_DATA SUPPLIED_
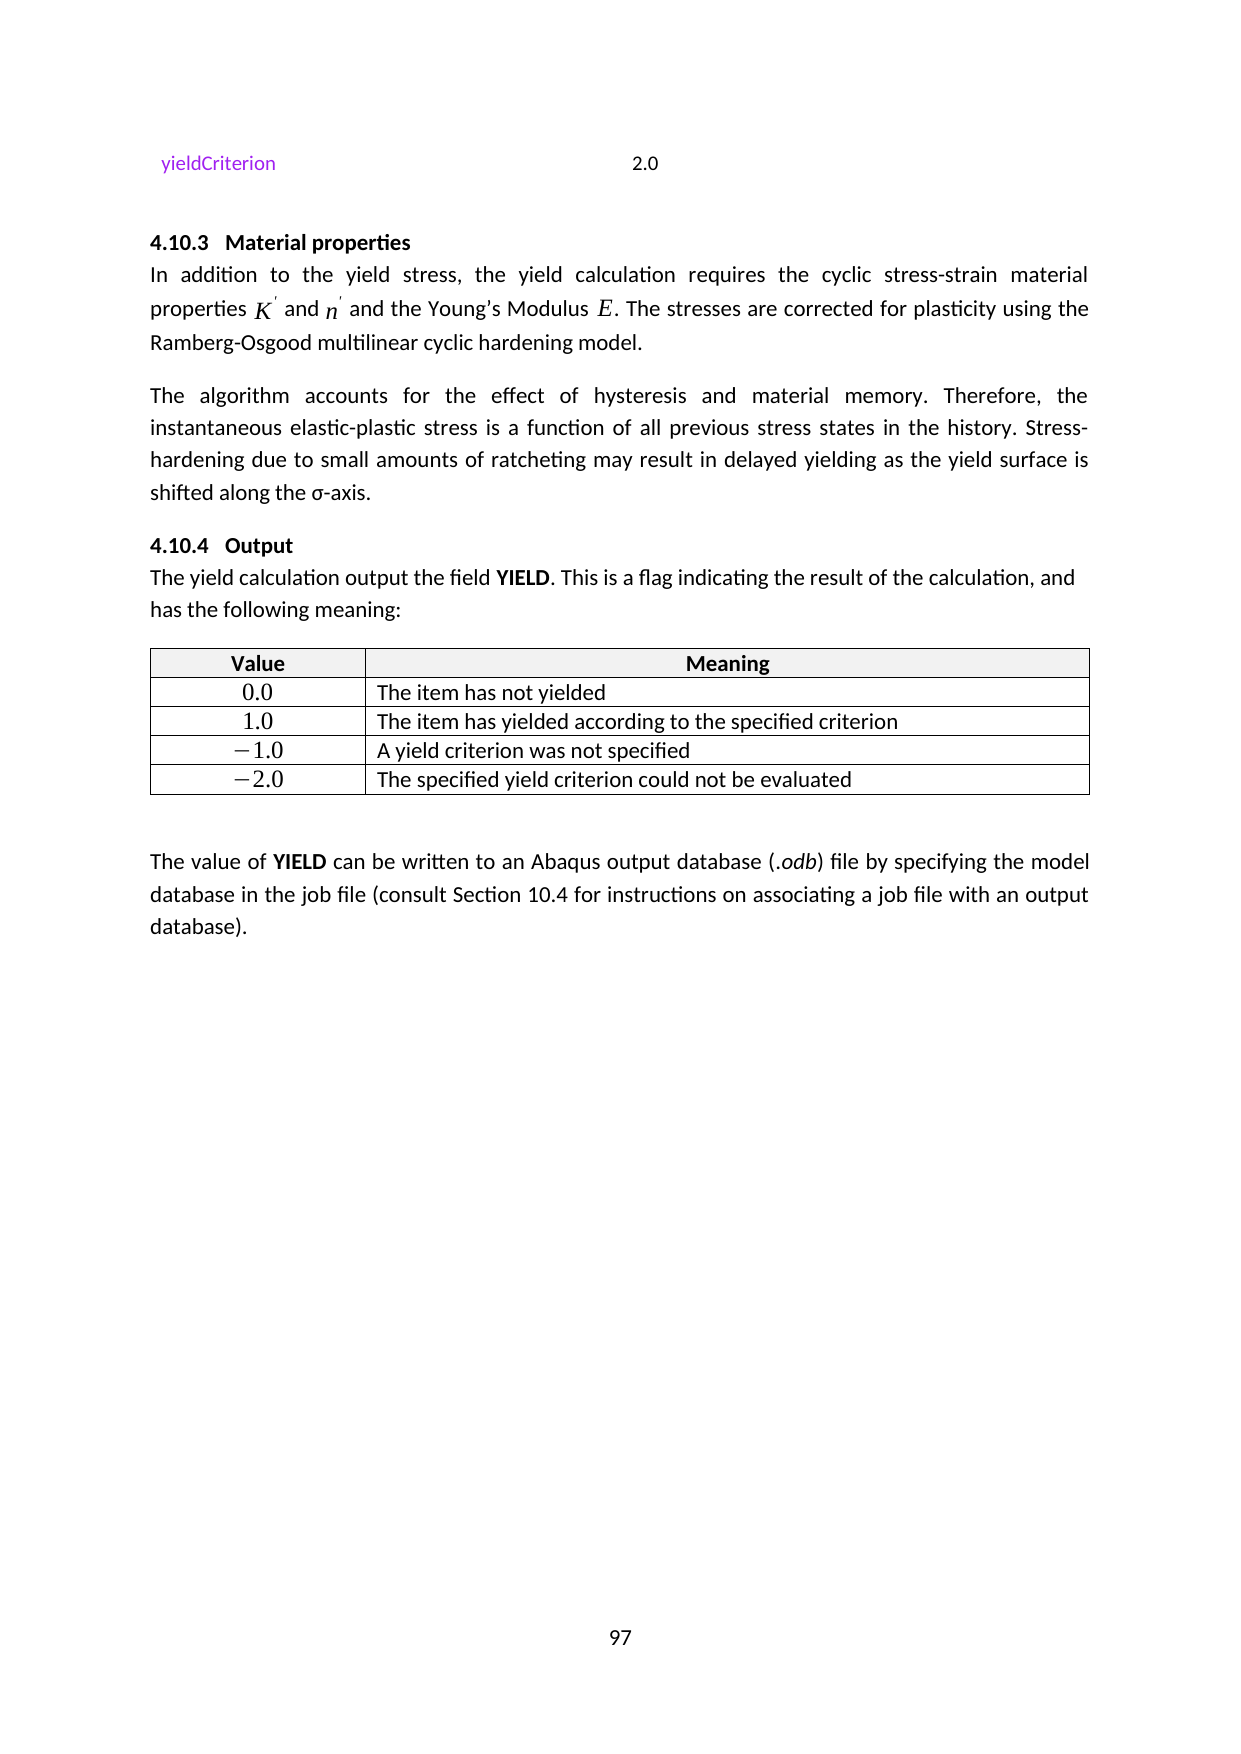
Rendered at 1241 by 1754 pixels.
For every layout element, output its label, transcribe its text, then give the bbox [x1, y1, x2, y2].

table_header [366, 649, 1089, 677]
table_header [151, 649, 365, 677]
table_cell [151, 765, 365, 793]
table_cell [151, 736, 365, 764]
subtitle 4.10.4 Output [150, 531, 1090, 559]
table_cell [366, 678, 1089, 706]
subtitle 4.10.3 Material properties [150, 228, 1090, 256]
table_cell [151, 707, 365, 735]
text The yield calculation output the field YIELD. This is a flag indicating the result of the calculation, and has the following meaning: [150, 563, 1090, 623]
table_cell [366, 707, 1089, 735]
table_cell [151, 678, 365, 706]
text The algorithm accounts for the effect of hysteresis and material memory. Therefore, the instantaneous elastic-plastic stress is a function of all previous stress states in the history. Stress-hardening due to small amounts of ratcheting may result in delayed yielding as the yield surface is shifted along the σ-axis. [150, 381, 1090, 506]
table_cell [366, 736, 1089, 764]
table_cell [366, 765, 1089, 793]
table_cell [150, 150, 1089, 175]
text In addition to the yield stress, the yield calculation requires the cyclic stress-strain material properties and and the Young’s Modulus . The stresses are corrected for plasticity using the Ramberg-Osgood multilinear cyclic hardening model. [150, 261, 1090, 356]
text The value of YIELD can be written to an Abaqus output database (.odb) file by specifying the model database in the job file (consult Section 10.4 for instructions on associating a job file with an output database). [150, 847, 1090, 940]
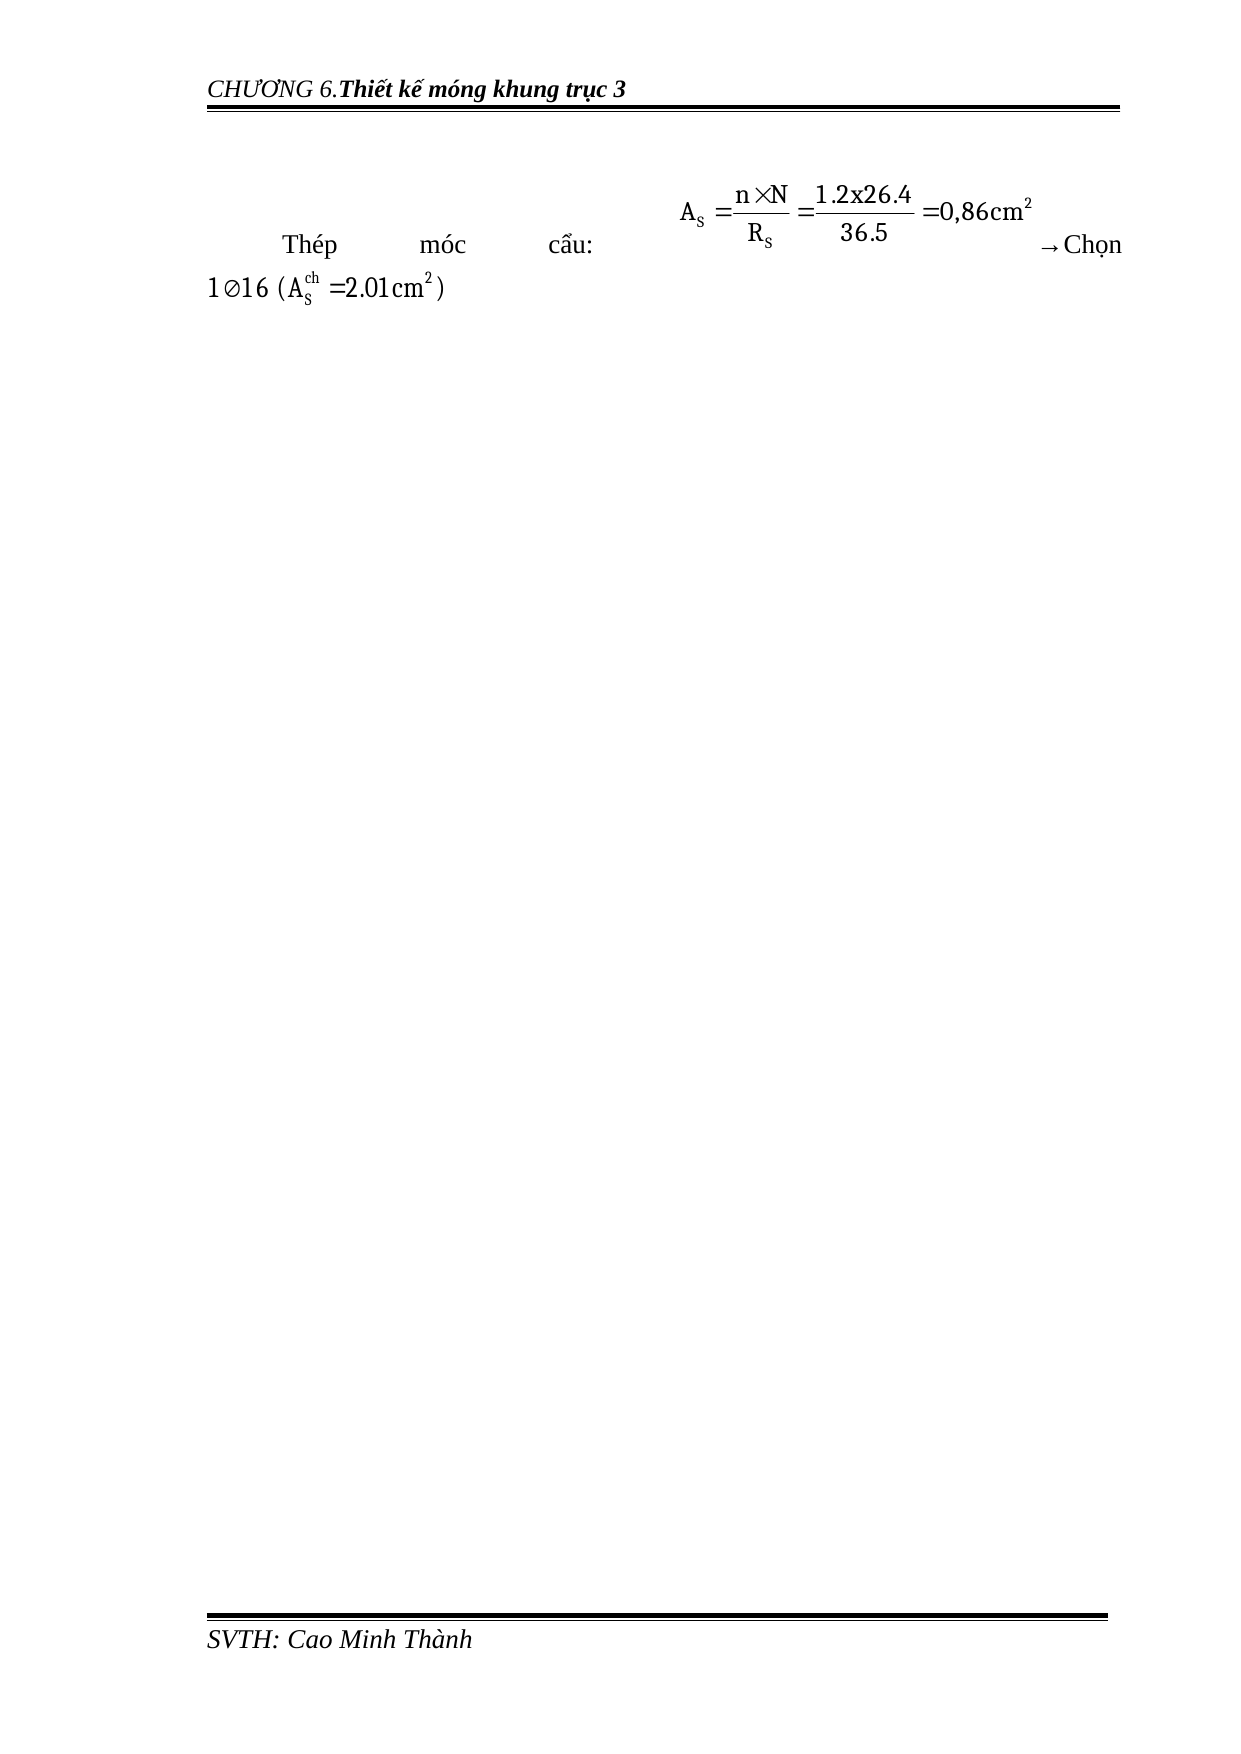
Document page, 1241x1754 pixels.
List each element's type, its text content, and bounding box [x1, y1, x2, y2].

_PROBLEM TO WORK ON_
Find the lines above that include the string "pixels" and copy them.

_OUTPUT OF THE EXERCISE_
Rendered at 1241 by 1754 pixels.
Document page, 1241x1754 pixels.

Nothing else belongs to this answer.